The most common role of the PXE container is to bind the partner links of a BPEL process to concrete communications protocols, although it is also possible to use PXE to create complex systems where multiple BPEL processes collaborate using a mixture of internal communications and bindings to concrete communications protocols.

Domains, Systems, Services, Ports, and Channels

The top-level component of the PXE container is called a domain, and its role is to host and provide services to deployment units called systems.

A system is composed of a collection of logical services that communicate with each other via channels that connect their ports. In analogy with a Java web application server, PXE systems are like web applications in that they are deployed, share a set of core system-level facilities, and operate independently within the enclosing container.

Like conventional web services, PXE services use WSDL port types to declare the operations supported by a given port. However, unlike conventional Web Services, PXE ports are binding-neutral, and have no "on the wire" representation. Also, each PXE service defines not only the inbound ports implemented by it but also the outbound ports that represent references to inbound ports implemented by other services (although technically, it is possible to cross-connect an inbound and outbound port on the same service). A service's inbound, "conventional" ports are said to be exported and are known collectively as the exports (no pun intended). The service's outbound ports are on the other hand said to be "imported" and are known collectively imports.

Instead, a channel functions as a kind of WSDL-typed "patch cord" that connects an imported port on one service to an exported port on another service, and any given port is connected to at most one channel. Channels operate asynchronously and carry stateful message exchanges corresponding to WSDL operations on the underlying ports, and thus a channel effectively decouples its endpoints.

For example, a request/response operation between two services, named A and B, would proceed in three separate transactional units of work as follows:

  1. In the first unit of work, Service A creates a message exchange for the appropriate operation, supplies the input message, and "sends" the message exchange to Service B on the channel.
  2. In the second unit of work, Service B "receives" the message exchange from the channel, processes the input message, fills-in the output message, "sends" the completed message exchange back to Service A on the channel. (This presumes normal completion of the operation, otherwise a fault would be filled-in.)
  3. In the third unit of work, Service A "receives" the completed message exchange from the channel. If, for whatever reason, Service B was unable to handle the message exchange, e.g., due to an internal language-level exception, Service A would receive a message exchange marked as failed.

Service Providers

Within the domain as a whole, a group of logical service instances is provisioned and managed by a service provider. Service providers are configured at the domain level as kmodules and cross systems, while individual services are configured at the system level. A configured service provider is bound to a user-selected URI within the domain and then referenced by that URI in the system deployment descriptor.

Provider Configuration vs. Service Configuration

PXE's BPEL process execution engine is packaged as a service provider. (See BPEL Service Provider.) At the provider level, items such as the type of persistence can be controlled, while at the service level, the specific process to be executed is specified.

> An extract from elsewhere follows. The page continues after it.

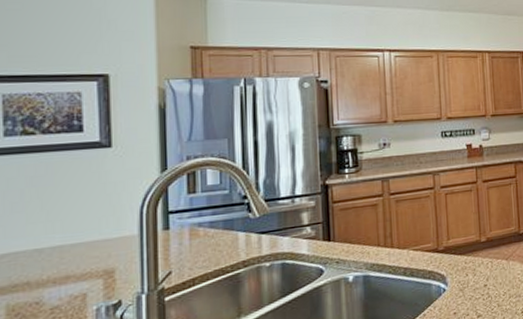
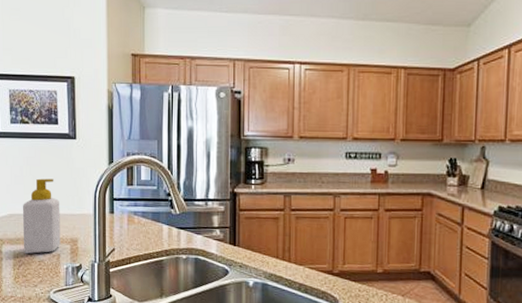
soap bottle: none [22,199,88,303] -> present [22,178,61,254]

Different configurations of the same service provider can be used with a single domain, so, e.g., BPEL process execution services using both persistent and non-persistent state management could be deployed within a system by using different provider configurations.

Service providers are the primary extension point for the functional capabilities of a PXE system, and common types of service providers break down into two categories.

External Communication or Invocation

This category includes most familiar network and messaging protocols, as well as "local" targets such as EJBs, POJOs, or JCA adapters. An invocation or communication-oriented service provider is responsible for providing a bridge between the internal representation of a message exchange as WSDL message parts and an external representation, e.g., as bytes on the wire or as Java objects. For example, HTTP communications support in PXE is implemented in terms of service providers (HTTP-SOAP Protocol Adapter).

Because they play distinct roles in the container, PXE distinguishes between inbound communications and outbound communications. A protocol adapter is a service provider that implements inbound communications, and a protocol connector is a service provider that implements outbound communications.

Message Transformation or Operation

This category includes the BPEL Service Provider and XSLT Service Provider and is disinguished from the invocation/communication category in that its primary function is to operate directly on message exchanges.